In the average lifetime, we spend on average 24 years tucked-up in bed – often not getting a good night’s sleep.

Yet Gloucestershire residents have admitted to putting more thought into new clothes, holidays, TVs, washing machines and even sofas than what they bed down on.

According to an independent survey* by online mattress company Leesa, 36% of people think picking a holiday destination is more important than choosing a mattress. Over a third (32%) spend more time picking out new clothes than considering their sleeping spot, and nearly a fifth (19%) prioritise picking out a new shiny TV over anything else.

Just 14% of people said a mattress is one of the top three things they put the most thought into buying – less than the number who carefully consider sofas (15%) or washing machines (18%).

This is despite sleep, or lack of it, being a well documented contributor towards health problems including heart disease and diabetes. Residents might be wise to spend more time considering their mattress, with over a quarter (26%) of survey respondents from Gloucestershire admitting they rarely get a good night’s sleep (0 – 2 nights a week).

One of the biggest culprits, it would seem, is confusion around what makes a good mattress – and how often to replace it. To help shoppers sleep better at night, mattress veteran Jamie Diamonstein from Leesa has put together a simple 3-step guide to mark National Bed Month.

1. When should I replace my mattress?
When you’re not sleeping well.

Forget the arbitrary figures about the number of years you’ve owned your mattress. If you’re getting great sleep every night, why change something that’s working for you? But, if you’re regularly finding it difficult to sleep, struggle to get comfortable in bed, or can clearly feel lumps and bumps in the mattress – it’s worth considering a change.

A mattress is a very personal choice, and its suitability can change over time. Weight loss, weight gain and injuries can all affect how well you sleep.

2. Which features should I look out for when I’m buying a mattress?
Forget about gimmicks and features. A mattress either helps you sleep better or it doesn’t.

There’s so much unnecessary confusion in the marketing of mattresses. Extravagant terminology and diagrams are often used to promote features that are difficult to substantiate.
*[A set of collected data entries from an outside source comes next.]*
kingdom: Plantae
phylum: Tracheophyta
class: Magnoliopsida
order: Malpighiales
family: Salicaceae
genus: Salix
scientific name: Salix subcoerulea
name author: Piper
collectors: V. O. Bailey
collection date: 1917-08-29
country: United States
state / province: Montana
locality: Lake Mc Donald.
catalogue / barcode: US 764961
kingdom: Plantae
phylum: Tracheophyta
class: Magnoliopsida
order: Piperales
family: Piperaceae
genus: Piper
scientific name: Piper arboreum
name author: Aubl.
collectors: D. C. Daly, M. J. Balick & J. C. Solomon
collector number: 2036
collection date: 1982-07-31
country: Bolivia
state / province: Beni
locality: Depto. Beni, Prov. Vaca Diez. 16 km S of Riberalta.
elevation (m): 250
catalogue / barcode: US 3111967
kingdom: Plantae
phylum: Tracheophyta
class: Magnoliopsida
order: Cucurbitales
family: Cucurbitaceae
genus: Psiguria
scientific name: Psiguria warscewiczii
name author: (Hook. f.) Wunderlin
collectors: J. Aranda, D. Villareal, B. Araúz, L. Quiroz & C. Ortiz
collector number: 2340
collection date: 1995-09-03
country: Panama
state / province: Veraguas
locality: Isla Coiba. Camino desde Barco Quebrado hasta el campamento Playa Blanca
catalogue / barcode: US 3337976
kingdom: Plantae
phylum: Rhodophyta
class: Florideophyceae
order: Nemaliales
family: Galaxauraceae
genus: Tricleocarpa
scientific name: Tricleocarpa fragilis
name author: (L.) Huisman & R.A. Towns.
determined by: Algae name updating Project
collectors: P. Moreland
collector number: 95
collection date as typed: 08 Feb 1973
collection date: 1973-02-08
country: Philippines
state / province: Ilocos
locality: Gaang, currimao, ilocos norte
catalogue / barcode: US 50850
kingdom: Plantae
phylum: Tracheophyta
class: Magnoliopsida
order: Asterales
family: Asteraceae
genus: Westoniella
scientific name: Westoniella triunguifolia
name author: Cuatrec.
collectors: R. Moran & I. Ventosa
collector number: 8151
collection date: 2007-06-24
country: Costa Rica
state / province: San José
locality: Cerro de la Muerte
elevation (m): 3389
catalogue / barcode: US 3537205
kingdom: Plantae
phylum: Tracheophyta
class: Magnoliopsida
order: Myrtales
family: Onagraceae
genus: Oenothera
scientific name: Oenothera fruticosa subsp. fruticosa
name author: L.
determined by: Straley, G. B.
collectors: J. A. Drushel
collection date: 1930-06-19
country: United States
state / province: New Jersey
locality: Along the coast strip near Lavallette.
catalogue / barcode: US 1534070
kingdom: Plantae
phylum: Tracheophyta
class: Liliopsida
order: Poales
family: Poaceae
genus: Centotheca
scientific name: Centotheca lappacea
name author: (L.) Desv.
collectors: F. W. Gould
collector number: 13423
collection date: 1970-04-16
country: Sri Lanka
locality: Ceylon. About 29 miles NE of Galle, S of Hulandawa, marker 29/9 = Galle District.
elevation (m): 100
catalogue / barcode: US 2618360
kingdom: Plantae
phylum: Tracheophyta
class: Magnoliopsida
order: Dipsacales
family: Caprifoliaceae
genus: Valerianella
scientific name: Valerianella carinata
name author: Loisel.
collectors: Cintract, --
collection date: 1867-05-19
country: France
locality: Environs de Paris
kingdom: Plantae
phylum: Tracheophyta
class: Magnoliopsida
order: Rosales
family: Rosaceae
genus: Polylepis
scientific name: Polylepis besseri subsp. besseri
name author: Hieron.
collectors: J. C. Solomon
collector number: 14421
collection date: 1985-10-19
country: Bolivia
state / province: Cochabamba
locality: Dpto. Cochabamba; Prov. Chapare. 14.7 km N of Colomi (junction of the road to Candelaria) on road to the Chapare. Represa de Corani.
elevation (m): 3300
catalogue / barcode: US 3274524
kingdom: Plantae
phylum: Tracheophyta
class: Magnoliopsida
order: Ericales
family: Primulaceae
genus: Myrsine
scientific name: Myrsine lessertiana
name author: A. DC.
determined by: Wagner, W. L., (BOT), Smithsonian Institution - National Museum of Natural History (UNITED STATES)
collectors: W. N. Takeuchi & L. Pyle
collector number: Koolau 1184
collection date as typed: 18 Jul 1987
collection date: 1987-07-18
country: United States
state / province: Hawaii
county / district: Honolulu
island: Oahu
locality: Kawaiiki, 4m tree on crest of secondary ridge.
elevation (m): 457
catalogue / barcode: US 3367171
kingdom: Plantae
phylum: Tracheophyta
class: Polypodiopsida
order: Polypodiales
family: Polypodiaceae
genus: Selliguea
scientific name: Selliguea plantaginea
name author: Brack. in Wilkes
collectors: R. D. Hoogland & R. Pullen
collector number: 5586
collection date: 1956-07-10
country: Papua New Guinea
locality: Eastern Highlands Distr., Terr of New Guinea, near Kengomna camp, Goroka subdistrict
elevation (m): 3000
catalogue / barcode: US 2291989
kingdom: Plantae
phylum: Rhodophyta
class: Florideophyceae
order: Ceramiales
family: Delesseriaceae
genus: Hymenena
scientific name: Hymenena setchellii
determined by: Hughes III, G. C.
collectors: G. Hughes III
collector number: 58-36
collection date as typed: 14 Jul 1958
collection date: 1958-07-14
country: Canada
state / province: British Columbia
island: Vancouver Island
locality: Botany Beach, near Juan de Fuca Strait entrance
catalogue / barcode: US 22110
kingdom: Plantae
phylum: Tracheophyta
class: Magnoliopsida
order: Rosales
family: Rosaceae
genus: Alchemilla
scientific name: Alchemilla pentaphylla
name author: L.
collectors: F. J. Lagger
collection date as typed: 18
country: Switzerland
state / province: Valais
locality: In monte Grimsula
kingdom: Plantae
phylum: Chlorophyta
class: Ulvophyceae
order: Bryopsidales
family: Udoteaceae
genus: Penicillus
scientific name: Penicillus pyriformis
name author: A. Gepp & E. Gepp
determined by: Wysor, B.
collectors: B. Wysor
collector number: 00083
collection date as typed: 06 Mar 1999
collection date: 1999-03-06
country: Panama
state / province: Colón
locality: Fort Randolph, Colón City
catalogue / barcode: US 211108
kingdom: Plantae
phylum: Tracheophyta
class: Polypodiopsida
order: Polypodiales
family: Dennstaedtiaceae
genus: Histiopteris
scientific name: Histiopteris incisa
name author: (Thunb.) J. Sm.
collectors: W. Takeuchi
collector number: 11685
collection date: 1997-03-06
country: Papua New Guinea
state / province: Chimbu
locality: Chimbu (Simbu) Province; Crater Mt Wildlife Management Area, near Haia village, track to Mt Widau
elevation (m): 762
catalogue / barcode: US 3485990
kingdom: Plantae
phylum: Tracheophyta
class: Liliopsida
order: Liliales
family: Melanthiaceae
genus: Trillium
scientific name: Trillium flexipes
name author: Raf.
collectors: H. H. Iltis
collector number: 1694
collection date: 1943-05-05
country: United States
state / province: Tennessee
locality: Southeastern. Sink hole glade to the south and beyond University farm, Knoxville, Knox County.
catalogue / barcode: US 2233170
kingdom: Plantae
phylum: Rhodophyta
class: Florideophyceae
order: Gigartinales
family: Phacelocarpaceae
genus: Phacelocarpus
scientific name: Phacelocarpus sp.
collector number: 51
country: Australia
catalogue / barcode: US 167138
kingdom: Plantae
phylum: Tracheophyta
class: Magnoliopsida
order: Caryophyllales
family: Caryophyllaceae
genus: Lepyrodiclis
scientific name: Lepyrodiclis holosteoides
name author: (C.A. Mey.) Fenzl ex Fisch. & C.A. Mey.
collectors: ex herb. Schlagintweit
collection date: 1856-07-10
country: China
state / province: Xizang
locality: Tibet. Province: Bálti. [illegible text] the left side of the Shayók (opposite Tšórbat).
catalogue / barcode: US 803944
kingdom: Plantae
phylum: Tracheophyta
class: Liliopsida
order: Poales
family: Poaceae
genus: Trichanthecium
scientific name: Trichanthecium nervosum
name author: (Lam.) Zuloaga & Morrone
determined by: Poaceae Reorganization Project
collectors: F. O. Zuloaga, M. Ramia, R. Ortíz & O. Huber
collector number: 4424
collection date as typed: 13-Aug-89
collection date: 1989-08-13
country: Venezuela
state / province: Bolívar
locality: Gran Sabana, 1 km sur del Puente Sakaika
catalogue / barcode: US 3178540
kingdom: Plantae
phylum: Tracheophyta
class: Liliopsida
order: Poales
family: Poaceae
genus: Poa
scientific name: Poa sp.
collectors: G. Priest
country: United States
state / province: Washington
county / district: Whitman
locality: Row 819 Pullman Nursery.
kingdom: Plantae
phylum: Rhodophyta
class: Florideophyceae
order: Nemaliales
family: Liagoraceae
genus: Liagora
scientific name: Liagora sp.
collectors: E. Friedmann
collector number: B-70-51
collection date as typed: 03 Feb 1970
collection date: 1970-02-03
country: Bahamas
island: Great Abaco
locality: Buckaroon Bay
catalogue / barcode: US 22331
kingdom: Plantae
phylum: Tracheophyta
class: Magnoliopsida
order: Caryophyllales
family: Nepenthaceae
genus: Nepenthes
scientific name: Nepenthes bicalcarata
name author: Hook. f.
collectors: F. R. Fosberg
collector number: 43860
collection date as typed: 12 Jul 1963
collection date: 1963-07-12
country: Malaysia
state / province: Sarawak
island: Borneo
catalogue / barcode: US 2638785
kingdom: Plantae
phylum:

3. How can I tell if a mattress is right for me?
Sleep on it, at home.

Trying a mattress in a showroom is an artificial situation – not many people sleep fully clothed with a sales advisor hovering by them. And, of course, ten minutes isn’t enough time to fully understand how your body and muscles respond to the mattress over time. It can take up to 30 days for someone to fully get used to a new mattress.

*Survey of 1,533 people nationwide conducted by Censuswide on behalf of Leesa in January 2016.
*Gloucestershire figures taken from South West statistics – representative of the region.